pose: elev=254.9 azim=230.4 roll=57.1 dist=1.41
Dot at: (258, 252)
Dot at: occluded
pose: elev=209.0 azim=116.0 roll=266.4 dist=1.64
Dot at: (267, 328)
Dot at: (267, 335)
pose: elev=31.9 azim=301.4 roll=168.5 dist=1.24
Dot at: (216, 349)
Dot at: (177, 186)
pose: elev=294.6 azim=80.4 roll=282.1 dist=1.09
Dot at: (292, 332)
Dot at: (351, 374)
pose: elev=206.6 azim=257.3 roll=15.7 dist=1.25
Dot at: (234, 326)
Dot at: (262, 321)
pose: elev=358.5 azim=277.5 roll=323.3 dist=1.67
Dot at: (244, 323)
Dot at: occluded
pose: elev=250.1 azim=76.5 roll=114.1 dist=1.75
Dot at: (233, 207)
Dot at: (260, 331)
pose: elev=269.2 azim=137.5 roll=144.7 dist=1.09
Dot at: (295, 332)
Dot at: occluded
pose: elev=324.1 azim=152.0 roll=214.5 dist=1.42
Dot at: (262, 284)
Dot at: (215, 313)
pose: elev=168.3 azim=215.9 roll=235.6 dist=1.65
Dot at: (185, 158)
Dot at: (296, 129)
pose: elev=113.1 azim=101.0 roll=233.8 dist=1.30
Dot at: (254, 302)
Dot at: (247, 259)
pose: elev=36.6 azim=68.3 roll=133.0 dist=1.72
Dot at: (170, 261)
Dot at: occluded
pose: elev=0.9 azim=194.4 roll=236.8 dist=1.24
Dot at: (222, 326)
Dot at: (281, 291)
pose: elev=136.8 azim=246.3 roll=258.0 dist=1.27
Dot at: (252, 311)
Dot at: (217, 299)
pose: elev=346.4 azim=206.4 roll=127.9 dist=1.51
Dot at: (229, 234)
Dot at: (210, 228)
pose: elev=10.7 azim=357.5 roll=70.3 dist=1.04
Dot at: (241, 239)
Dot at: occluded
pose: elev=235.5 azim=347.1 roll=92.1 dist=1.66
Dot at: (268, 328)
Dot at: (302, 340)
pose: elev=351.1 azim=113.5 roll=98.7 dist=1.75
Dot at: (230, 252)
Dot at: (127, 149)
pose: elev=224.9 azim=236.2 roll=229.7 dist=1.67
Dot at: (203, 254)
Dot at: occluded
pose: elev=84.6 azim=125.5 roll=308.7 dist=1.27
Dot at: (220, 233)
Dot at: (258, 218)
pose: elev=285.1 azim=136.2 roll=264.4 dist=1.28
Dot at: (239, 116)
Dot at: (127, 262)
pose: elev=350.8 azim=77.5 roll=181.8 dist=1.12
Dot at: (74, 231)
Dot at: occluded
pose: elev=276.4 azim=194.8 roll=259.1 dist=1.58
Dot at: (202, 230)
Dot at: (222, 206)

**What is being asked:** Can you output the lines of the records above, from the line containing "pose: elev=324.1 azim=152.0" through the line containing "Dot at: (281, 291)", both included, as a JSON list of strings with one string per line and blank lines omitted?

**Exercise result:**
[
  "pose: elev=324.1 azim=152.0 roll=214.5 dist=1.42",
  "Dot at: (262, 284)",
  "Dot at: (215, 313)",
  "pose: elev=168.3 azim=215.9 roll=235.6 dist=1.65",
  "Dot at: (185, 158)",
  "Dot at: (296, 129)",
  "pose: elev=113.1 azim=101.0 roll=233.8 dist=1.30",
  "Dot at: (254, 302)",
  "Dot at: (247, 259)",
  "pose: elev=36.6 azim=68.3 roll=133.0 dist=1.72",
  "Dot at: (170, 261)",
  "Dot at: occluded",
  "pose: elev=0.9 azim=194.4 roll=236.8 dist=1.24",
  "Dot at: (222, 326)",
  "Dot at: (281, 291)"
]